I have two related questions.
The first is a quick question on the wording on lookup sizes in the Druid documentation. It is about the following paragraph on http://druid.io/docs/latest/development/extensions-core/lookups-cached-global.html:
*Globally cached lookups are appropriate for lookups which are not possible to pass at query time due to their size,
or are not desired to be passed at query time because the data is to reside in and be handled by the Druid servers,
and are small enough to reasonably populate on a node. This usually means tens to tens of thousands of entries per lookup.*Does this mean that there is no way to do ‘joins’ with large tables of dynamically changing data at query time with Druid?

The second question is more general, and I need to explain a bit before I can pose it.

My use case is that I want to do a low-latency topN query, where the items need to be filtered by availability (among others) at query time. The availability of an item is a piece of dynamically changing data that resides somewhere else (there is some freedom in choosing ‘somewhere else’, be it an RDBMS or a key value store). The total number of items is around 2 million, while the number of events is in the order of 20 million per day. Is there some way to accomplish this efficiently using Druid?

Kind regards, and thanks in advance (for reading this),

Bart Frenk

The lookups extension you are referring to is not intended as a proxy for joins (though that is a common hack with mixed results).

The lookup framework in general, could potentially be used for large joins, but no design work has been done as to what such an impl would look like.

For the “availability” query, how transactional is your query supposed to be? What happens if the transactional results change while the query is being calculated? what about after calculation is done but results are being returned to whatever is asking the query?

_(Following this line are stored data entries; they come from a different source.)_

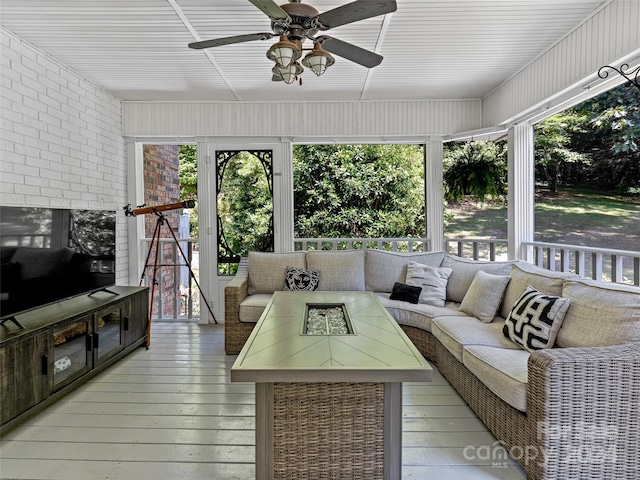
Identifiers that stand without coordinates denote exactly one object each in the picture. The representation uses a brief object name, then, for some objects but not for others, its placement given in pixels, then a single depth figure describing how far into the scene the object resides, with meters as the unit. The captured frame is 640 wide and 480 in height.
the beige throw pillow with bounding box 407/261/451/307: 3.61
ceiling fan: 1.83
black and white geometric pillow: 2.23
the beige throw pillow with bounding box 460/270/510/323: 2.99
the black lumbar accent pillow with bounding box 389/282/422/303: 3.62
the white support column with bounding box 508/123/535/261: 3.95
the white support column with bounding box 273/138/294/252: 4.56
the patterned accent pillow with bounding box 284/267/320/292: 3.91
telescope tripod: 3.77
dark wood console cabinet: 2.16
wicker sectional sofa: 1.66
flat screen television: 2.39
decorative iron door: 4.61
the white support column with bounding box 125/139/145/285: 4.55
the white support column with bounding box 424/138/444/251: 4.61
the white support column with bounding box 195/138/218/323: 4.57
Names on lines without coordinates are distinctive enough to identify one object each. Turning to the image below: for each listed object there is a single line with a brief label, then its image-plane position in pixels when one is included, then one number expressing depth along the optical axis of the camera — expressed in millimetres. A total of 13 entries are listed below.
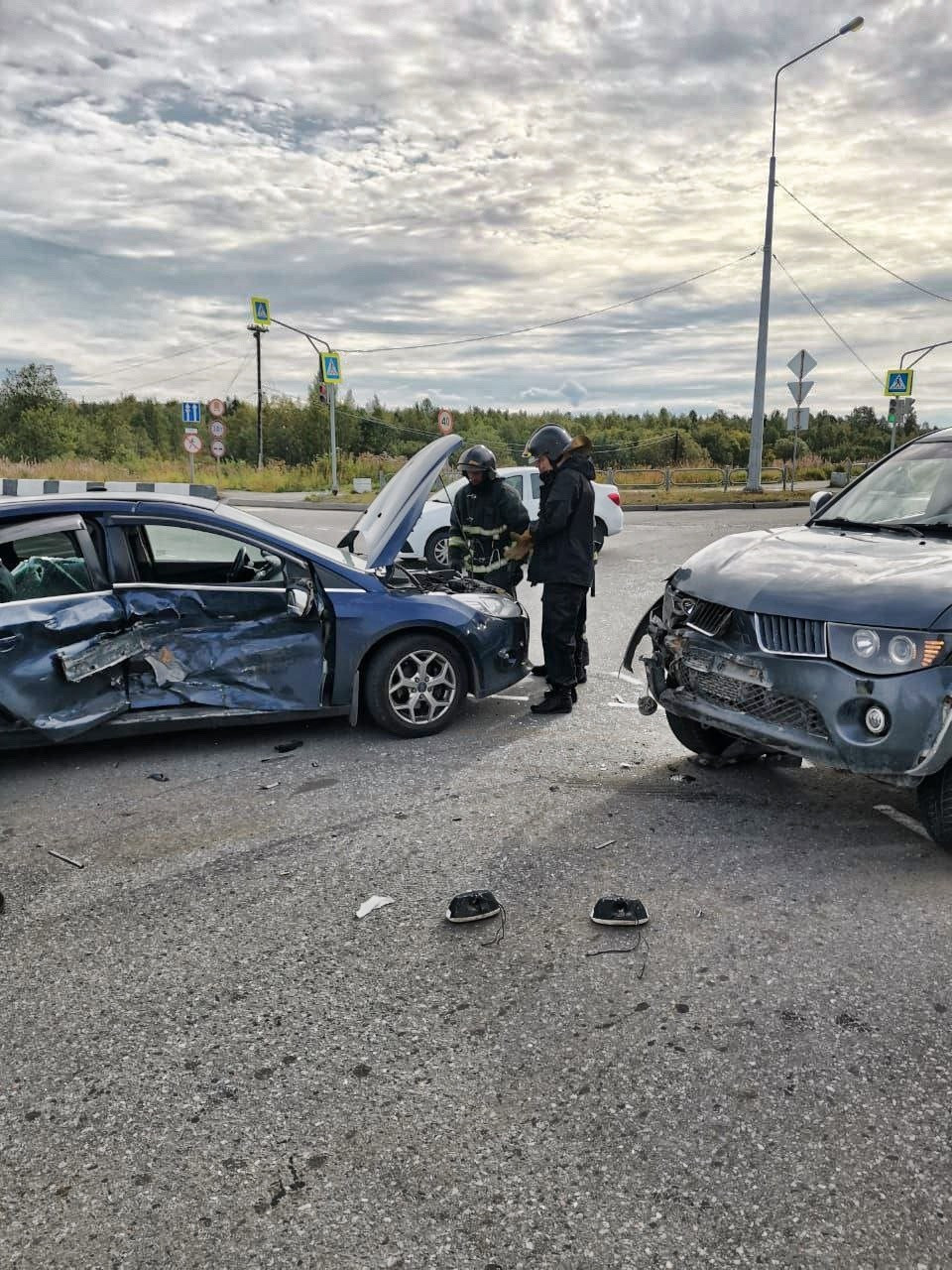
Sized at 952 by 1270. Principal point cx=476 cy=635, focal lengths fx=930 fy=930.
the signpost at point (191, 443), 30250
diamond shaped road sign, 22656
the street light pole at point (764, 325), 23391
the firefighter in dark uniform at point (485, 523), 7031
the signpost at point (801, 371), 22625
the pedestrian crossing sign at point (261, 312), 26859
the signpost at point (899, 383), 28656
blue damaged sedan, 4773
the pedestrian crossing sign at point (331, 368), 28422
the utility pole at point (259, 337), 47881
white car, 13734
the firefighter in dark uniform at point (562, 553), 6109
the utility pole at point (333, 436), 29234
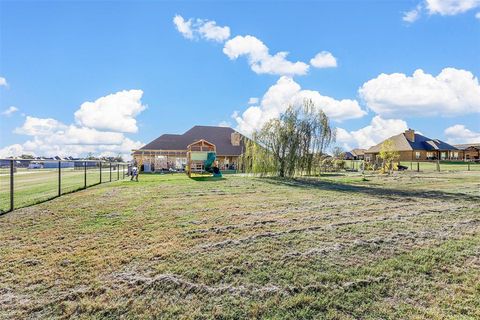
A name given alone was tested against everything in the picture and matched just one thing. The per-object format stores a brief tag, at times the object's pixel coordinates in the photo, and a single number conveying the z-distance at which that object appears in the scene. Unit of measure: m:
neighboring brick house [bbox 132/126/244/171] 32.22
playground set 21.83
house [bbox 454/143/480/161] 50.17
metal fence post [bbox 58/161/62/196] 9.15
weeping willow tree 17.81
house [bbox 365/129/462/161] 45.67
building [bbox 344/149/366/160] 71.25
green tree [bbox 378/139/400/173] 25.44
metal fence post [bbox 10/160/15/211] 6.82
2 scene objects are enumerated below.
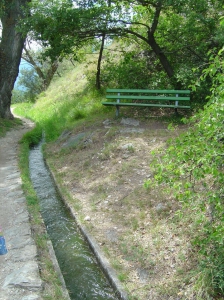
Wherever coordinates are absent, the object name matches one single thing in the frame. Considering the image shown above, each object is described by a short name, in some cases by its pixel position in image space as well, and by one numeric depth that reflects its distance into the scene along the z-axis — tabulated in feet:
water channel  13.08
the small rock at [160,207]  16.54
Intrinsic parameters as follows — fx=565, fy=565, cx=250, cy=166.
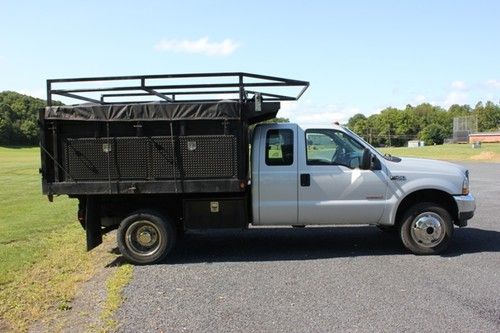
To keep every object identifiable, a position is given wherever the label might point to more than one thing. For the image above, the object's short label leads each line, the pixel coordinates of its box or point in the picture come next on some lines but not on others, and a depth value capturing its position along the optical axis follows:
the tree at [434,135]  163.25
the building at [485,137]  118.75
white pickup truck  8.15
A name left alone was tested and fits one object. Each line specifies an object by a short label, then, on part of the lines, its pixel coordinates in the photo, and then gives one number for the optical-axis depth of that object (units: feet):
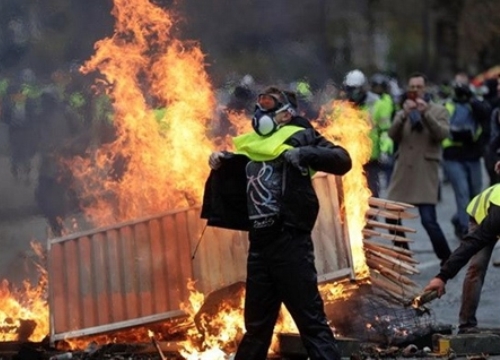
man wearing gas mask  47.44
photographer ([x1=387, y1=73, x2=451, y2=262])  79.41
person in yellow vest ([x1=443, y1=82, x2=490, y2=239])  90.84
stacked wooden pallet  57.03
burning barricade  55.21
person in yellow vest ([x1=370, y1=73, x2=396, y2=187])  112.78
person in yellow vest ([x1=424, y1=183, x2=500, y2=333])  52.03
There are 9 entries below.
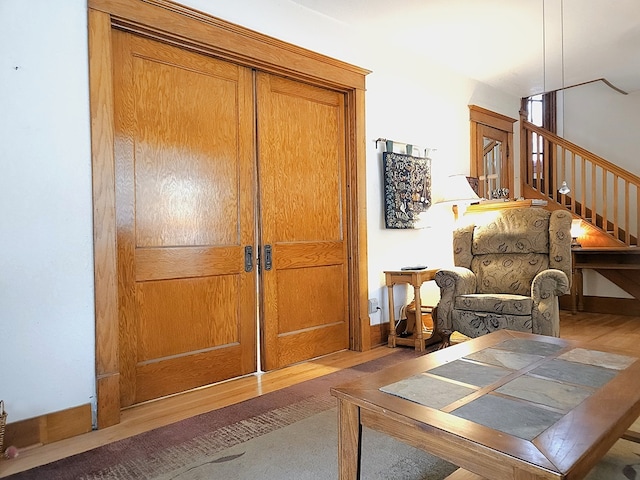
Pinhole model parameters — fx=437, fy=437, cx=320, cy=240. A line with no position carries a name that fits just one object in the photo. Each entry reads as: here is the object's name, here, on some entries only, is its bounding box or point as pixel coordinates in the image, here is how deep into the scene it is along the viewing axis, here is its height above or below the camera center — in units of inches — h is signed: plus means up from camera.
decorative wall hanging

The current lookup stuff that I know of is all eventually consistent. Anything other than eventually consistent is going to be a challenge to do solely in druid… or to do fast at petabyte scale in any system.

If you want to squeak the most performance out of druid, doing a custom Lookup extension might be the way to go, that would give you the most control over exactly what kind of behavior you are looking for, but I don’t know of any current efforts to hook transactional data into druid.

Does that answer your question?